--- EXCERPT ---
++++
Next these parallel datas going to thermomether encoding for first 3 bits (AD1862) and 4 MSB in the AD1865. The thrmomether encoder addinig also a significant "delay" to other bits that are not managed. Again no analog delay. And it is done all with classic logic ICs inside the DACs.
.
realtion between BCK and data is locked and it is not so critical as long as in the margins of specs.
This is actually a hacking the old chip.
We do this at our own risk - because it is not supported according to the datasheet.
Even the direct JLSound method is hacking - emulation.
There is no better or worse method when hacking this chip because both are against the rules and logic.
Last edited:
BTW
The true R2R Ladder resistor DAC is PCM54 and PCM55 (up to +-12V PS)
http://www.suzushoweb.com/pdf_file/454f054a0a228.pdf
No segmented concept, not even derial to parallel register inside, nothing additionaly only core
Probably AD had some equivalents?
The true R2R Ladder resistor DAC is PCM54 and PCM55 (up to +-12V PS)
http://www.suzushoweb.com/pdf_file/454f054a0a228.pdf
No segmented concept, not even derial to parallel register inside, nothing additionaly only core
Probably AD had some equivalents?
++++
(Recorded data)
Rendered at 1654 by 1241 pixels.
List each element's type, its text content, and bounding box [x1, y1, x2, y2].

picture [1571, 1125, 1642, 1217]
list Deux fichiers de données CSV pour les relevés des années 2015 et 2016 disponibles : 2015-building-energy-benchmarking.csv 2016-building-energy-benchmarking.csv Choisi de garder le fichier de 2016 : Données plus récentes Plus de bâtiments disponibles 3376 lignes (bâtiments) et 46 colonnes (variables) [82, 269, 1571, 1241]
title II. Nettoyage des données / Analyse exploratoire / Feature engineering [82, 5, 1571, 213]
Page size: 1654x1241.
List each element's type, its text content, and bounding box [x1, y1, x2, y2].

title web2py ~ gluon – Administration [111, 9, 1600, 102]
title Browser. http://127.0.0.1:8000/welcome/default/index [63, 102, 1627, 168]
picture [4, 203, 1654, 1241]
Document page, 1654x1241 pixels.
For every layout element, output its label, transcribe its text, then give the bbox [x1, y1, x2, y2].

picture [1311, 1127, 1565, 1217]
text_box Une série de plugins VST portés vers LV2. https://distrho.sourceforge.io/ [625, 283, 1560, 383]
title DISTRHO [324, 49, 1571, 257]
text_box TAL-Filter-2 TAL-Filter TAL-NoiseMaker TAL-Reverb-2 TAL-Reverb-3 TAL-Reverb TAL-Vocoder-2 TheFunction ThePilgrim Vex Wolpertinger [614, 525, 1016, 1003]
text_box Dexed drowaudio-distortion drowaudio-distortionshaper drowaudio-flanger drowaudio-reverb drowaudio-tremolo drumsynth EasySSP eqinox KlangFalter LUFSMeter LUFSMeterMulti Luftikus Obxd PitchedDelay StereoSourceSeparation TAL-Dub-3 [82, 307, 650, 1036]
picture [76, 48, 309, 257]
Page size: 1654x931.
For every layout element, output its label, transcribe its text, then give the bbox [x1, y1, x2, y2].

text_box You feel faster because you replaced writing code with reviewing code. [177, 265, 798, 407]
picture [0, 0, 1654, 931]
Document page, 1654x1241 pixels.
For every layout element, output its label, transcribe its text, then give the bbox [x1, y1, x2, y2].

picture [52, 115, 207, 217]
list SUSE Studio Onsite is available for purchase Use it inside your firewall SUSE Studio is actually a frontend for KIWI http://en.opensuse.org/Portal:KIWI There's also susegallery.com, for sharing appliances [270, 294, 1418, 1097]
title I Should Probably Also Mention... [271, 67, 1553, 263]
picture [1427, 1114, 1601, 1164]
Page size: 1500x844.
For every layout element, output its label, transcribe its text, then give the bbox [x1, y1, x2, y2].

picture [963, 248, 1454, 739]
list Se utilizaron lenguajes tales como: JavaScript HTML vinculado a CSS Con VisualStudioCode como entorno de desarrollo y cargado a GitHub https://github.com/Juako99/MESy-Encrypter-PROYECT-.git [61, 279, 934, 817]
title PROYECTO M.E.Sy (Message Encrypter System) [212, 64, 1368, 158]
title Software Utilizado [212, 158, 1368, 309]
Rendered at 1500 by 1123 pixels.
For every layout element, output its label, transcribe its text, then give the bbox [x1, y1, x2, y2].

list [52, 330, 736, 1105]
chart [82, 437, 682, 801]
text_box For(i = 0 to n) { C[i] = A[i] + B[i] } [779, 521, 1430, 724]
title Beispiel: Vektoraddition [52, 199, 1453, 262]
++++
--- AIM OF THE TASK ---
Change "chip" to "device" throughout the part of the DAC excerpt starting with "Next these parallel" and going on through "rules and logic.". Write out that part again with the change made.

--- REPLY ---
Next these parallel datas going to thermomether encoding for first 3 bits (AD1862) and 4 MSB in the AD1865. The thrmomether encoder addinig also a significant "delay" to other bits that are not managed. Again no analog delay. And it is done all with classic logic ICs inside the DACs.
.
realtion between BCK and data is locked and it is not so critical as long as in the margins of specs.
This is actually a hacking the old device.
We do this at our own risk - because it is not supported according to the datasheet.
Even the direct JLSound method is hacking - emulation.
There is no better or worse method when hacking this device because both are against the rules and logic.